__Task to complete__
Show each line from the records below in which the word "Omake" occurs.

__Supplied data__
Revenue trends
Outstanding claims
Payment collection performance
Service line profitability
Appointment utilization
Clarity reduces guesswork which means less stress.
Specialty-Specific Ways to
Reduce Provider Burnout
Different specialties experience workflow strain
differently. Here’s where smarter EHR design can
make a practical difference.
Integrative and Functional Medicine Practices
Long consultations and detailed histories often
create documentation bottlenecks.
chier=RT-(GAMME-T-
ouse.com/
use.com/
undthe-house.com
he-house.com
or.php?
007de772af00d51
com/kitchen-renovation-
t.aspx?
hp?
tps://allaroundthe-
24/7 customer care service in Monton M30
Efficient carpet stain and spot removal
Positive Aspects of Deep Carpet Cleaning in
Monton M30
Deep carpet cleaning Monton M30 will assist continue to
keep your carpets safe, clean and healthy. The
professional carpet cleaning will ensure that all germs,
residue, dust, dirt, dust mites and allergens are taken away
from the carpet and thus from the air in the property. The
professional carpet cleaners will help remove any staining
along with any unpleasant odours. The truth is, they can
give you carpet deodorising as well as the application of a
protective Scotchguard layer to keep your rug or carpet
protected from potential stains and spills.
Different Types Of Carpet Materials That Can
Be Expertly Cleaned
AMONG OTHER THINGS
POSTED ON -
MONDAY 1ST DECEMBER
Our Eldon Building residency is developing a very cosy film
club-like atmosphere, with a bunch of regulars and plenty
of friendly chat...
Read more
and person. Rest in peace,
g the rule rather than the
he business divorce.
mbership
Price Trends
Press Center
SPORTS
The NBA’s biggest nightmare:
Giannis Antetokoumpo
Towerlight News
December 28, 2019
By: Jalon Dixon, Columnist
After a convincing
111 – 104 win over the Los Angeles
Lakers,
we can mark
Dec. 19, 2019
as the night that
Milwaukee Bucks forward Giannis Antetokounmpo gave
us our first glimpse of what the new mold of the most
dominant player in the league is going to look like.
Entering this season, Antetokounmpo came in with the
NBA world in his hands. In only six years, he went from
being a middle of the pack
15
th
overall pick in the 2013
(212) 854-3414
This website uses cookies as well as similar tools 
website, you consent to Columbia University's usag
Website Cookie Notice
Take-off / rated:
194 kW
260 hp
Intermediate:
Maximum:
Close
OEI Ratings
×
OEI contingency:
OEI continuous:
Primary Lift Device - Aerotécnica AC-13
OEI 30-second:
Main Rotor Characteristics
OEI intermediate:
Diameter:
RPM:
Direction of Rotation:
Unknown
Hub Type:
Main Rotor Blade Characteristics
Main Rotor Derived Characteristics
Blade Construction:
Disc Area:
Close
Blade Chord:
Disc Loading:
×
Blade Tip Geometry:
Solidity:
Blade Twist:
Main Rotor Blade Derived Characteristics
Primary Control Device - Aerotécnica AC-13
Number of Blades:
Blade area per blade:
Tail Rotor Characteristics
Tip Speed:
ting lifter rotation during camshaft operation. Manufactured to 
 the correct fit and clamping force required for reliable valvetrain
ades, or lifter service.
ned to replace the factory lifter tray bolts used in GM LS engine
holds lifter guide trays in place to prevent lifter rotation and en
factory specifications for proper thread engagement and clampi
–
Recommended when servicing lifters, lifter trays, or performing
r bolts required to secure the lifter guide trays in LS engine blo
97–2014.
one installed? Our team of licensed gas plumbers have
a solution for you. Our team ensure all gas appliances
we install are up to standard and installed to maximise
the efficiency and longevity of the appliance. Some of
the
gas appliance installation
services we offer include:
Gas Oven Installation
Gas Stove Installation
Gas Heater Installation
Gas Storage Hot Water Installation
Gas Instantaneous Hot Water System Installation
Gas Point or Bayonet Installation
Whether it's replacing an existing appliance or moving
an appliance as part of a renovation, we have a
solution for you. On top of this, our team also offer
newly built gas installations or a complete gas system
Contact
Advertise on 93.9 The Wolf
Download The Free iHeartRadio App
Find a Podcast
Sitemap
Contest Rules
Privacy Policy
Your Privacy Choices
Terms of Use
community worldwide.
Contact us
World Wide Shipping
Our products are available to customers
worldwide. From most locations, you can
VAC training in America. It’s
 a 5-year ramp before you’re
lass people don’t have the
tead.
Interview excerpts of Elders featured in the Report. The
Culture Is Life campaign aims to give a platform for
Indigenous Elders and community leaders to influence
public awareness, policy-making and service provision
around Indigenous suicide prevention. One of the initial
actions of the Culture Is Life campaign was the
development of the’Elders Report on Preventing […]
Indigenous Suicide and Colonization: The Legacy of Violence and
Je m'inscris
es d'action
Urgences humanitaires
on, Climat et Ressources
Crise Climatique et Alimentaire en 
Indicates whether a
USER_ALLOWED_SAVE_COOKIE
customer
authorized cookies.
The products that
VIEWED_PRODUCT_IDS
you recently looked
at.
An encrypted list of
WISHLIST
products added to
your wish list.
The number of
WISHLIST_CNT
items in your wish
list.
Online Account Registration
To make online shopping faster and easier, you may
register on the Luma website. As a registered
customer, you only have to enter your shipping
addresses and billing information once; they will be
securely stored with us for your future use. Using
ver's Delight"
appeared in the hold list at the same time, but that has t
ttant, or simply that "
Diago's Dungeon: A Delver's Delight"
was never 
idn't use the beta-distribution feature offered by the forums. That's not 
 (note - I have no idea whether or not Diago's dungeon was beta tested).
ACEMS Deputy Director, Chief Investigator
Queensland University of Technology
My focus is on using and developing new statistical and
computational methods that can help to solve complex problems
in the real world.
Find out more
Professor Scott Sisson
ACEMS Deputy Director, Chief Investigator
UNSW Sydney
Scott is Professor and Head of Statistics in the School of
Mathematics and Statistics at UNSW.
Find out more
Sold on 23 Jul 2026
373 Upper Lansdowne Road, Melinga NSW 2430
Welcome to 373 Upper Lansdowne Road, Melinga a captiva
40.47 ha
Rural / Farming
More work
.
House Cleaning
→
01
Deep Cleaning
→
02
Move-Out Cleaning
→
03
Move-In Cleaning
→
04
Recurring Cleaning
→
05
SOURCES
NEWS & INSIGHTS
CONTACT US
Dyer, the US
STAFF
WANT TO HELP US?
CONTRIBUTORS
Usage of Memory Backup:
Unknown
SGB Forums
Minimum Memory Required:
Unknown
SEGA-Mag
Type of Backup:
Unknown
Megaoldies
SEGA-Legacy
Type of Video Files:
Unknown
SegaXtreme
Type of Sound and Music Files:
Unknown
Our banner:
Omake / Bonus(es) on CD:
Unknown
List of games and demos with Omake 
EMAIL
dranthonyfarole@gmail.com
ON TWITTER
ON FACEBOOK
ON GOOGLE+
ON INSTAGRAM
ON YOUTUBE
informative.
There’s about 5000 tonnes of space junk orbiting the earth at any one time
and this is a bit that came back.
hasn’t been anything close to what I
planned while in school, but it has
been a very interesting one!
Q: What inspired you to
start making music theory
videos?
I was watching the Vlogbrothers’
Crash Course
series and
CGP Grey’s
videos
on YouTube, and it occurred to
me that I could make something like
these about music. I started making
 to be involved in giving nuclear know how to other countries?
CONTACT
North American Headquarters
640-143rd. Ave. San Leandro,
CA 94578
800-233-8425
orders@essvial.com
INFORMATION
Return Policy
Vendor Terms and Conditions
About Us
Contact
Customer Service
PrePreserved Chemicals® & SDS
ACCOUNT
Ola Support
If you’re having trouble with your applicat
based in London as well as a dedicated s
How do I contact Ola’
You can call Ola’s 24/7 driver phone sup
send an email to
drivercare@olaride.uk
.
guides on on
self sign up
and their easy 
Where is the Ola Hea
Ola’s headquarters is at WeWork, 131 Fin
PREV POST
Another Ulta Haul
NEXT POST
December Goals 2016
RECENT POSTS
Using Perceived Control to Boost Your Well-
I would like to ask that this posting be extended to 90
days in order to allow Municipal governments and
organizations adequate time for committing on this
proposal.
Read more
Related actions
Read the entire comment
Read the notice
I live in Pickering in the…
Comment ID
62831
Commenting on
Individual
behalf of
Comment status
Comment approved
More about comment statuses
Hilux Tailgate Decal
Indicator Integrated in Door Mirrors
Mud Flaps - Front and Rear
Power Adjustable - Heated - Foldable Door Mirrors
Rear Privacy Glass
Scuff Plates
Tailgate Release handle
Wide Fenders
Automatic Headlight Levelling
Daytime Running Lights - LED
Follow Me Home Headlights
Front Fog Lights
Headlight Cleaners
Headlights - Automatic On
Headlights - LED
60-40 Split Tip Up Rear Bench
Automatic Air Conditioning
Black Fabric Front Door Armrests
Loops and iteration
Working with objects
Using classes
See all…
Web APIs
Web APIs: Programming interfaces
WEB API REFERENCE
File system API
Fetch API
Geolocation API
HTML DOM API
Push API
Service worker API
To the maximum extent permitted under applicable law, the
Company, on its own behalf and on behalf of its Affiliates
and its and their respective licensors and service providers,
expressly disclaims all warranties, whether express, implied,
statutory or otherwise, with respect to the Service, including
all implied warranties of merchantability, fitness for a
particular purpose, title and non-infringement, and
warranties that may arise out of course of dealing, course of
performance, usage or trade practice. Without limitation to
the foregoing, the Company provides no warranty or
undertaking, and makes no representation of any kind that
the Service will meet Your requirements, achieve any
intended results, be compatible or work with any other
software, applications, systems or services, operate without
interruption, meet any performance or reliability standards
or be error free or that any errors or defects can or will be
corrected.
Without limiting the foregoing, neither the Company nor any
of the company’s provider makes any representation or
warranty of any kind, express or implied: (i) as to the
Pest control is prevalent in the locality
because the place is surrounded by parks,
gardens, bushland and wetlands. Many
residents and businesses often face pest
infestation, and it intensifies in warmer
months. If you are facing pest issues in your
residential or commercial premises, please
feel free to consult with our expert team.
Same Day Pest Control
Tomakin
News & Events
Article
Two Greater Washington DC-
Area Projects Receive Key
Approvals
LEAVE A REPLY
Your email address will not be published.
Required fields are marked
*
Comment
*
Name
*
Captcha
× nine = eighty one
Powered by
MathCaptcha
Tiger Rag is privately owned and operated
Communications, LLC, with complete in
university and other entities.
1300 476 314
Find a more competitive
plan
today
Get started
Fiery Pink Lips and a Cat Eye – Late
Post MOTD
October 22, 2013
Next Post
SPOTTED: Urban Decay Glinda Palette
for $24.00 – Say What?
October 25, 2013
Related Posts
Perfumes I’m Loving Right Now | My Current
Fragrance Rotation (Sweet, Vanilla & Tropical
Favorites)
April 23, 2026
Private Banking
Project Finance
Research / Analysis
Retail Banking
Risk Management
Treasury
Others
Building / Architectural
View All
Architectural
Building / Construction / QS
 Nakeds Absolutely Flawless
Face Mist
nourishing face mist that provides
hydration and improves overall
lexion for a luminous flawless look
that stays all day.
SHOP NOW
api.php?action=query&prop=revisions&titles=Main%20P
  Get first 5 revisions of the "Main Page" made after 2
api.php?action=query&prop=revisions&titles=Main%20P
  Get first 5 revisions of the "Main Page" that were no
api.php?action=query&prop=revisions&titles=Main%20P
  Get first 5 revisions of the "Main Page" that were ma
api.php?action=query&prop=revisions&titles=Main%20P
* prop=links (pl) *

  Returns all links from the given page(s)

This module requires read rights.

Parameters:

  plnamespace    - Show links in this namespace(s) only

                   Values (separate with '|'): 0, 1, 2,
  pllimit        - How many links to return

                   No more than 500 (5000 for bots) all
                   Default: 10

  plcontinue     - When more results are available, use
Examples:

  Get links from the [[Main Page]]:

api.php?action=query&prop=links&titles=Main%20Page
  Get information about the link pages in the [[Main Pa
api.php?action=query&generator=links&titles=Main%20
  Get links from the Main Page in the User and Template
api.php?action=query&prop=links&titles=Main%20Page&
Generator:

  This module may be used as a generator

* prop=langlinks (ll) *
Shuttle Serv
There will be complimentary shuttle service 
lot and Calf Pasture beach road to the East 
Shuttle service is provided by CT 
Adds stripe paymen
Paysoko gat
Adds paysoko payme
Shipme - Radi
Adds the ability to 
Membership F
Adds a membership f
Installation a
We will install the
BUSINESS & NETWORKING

__Response for this exercise__
Omake / Bonus(es) on CD:
List of games and demos with Omake 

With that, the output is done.